**Work to be completed**
Please set down every entry again exactly as it stands, without the pictures.

[Revision tracking records]
※ ※ ※

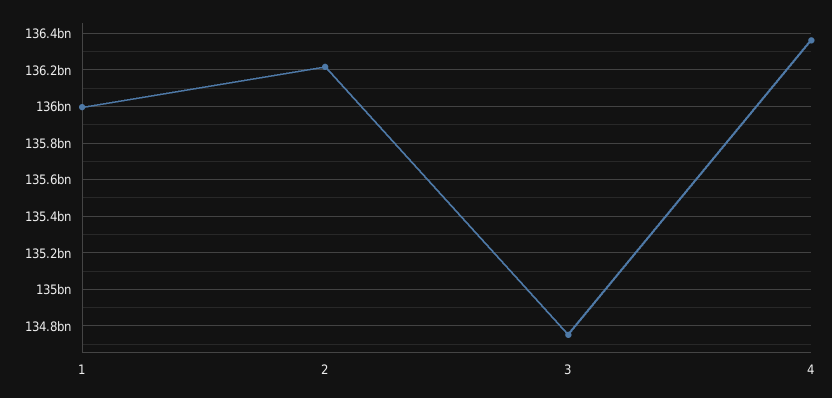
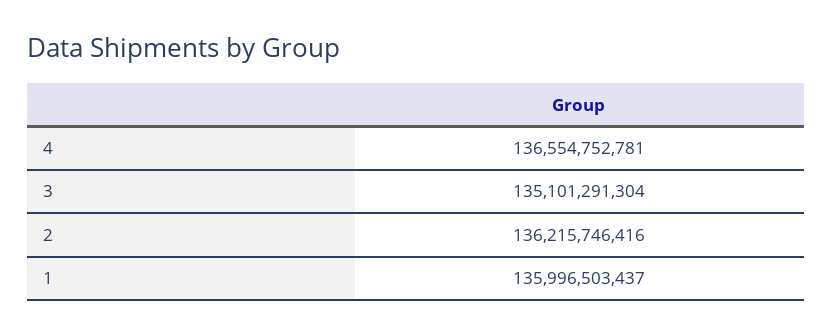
  {
    "1": 135996503437,
    "2": 136215746416,
-   "3": 134750000000,
+   "3": 135101291304,
-   "4": 136350000000
+   "4": 136554752781
  }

※ ※ ※

**Task result**
  {
    "1": 135996503437,
    "2": 136215746416,
-   "3": 134750000000,
+   "3": 135101291304,
-   "4": 136350000000
+   "4": 136554752781
  }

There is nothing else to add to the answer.